Tonight, I was thinking about writing instead of just moving myself to actually write. I was thinking “its too late now, should go to bed soon, lets write tomorrow”, and so on. And so I want to write about ‘thinking about writing’ instead of actually writing. You see, there is always something to write about, but ‘thinking about writing’ is not writing, it’s just thinking.
Well, ‘thinking about doing this or that’ is something I do a lot. Pondering, reflecting, thinking, analyzing, daydreaming, considering, etc etc, but never actually doing anything. When it comes to physically, practically moving myself, I find I got lots of limitations.
I forgive myself that I have accepted and allowed myself to ‘think a lot’ about doing some activity but never actually move myself to do them.
I forgive myself that I have accepted and allowed myself to ‘think about writing’ instead of just write.
I forgive myself that I have accepted and allowed myself to not physically move myself into action, instead of just ‘thinking about doing them’.

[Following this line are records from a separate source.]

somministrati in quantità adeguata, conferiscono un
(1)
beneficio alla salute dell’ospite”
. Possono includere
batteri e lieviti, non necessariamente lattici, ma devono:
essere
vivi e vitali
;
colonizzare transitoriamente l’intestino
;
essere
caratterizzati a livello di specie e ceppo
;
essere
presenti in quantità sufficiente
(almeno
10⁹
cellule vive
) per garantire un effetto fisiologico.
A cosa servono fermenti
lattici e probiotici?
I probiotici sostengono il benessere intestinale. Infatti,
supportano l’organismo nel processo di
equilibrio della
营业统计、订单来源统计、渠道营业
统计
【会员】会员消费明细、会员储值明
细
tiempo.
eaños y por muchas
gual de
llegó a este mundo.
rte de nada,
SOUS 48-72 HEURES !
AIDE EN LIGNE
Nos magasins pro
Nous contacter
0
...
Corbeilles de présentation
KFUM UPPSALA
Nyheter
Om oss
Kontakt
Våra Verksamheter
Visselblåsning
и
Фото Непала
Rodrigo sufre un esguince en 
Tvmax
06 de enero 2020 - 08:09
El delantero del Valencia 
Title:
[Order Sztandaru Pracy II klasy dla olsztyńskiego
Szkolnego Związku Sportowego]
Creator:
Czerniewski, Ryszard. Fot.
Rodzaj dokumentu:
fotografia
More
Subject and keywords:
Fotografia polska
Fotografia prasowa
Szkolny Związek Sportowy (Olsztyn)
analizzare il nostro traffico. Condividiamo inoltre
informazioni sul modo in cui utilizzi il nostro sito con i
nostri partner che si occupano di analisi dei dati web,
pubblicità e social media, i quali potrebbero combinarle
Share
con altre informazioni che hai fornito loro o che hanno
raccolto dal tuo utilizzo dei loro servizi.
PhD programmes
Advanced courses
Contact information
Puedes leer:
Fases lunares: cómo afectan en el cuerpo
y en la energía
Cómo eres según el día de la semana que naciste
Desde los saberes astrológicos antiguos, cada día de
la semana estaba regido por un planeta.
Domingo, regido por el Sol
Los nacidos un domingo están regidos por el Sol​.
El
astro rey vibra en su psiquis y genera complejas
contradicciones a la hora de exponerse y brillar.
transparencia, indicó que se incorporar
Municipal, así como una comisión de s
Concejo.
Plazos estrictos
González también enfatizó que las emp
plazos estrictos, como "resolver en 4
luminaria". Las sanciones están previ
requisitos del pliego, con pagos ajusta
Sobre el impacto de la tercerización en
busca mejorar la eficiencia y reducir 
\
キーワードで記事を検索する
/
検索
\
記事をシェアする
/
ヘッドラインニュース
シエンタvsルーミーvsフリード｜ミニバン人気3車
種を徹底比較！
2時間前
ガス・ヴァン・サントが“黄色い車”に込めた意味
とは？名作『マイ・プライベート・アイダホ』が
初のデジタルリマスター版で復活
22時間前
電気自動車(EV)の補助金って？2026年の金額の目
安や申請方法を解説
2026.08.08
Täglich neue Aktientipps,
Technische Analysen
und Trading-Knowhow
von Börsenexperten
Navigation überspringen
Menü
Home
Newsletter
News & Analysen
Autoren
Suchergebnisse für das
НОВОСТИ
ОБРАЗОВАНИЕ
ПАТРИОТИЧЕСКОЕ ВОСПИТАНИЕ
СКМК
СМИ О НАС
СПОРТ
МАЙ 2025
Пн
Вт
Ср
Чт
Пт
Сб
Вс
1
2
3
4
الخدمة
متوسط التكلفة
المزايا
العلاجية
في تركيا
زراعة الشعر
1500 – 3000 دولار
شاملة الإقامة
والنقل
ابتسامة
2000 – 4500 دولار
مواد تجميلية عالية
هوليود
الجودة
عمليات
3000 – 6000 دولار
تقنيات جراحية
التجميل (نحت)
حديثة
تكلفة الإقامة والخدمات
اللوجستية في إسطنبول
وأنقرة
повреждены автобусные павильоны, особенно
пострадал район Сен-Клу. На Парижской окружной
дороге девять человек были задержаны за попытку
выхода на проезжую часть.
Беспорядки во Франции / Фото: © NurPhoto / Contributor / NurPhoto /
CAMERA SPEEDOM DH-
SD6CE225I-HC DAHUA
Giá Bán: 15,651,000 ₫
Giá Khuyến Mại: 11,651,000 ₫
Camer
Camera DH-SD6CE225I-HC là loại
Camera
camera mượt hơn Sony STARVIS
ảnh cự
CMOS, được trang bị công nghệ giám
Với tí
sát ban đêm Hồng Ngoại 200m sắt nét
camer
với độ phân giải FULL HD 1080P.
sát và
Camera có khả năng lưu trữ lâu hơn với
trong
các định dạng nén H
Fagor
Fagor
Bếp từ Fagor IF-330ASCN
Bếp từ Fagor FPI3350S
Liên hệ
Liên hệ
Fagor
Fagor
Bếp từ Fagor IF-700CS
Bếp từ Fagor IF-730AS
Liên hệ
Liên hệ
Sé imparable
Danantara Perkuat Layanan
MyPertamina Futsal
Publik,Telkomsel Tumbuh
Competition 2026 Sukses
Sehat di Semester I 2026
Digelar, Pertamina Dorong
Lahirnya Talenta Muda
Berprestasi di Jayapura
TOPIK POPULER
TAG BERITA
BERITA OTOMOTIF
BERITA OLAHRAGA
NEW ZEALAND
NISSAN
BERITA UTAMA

Living inside my head a lot, doing things in the head, not moving, directing, getting things done in the physical reality, moving like an arrow to my target, get projects done, get stuff done, instead do a lot of thinking about shit. Just sit and thinking can accumulate a lot of mind-energy about issues, and could never get a break from it. Who am I, when I allow so much thinking and more thinking, instead of moving myself to act/do/move things. The idea that I need another person, an external force to move myself is pretty stupid. I mean this is not a competition, not trying to outsmart, or score more than others, this is about me NOT falling into lethargy, get to move, physically move, too much sitting around, hence too much thinking instead of actually doing things.
I notice a degree of ‘slowness’ in me, it’s not that I am slowing my mind down, this is more like laziness, a physical laziness, passive, floating around, I am not liking this movement much, moving like an arrow is cool, on target, ambitious, with goals in hand, be a go-getter.
So when and as I see myself participating in laziness, slowness where I end up ‘thinking about doing things’ than actually doing them, I stop, I breathe. I direct myself to move myself. I direct myself to participate more. I see that since the YMCA closed down, I have kind of given up on physical workouts etc, yoga is cool, but its no physical workout, I need more action, movement, direction. But this is something I can only give to myself, nobody can make me ‘move’ like an arrow, I must move myself, act, become active, participate more in physical activities.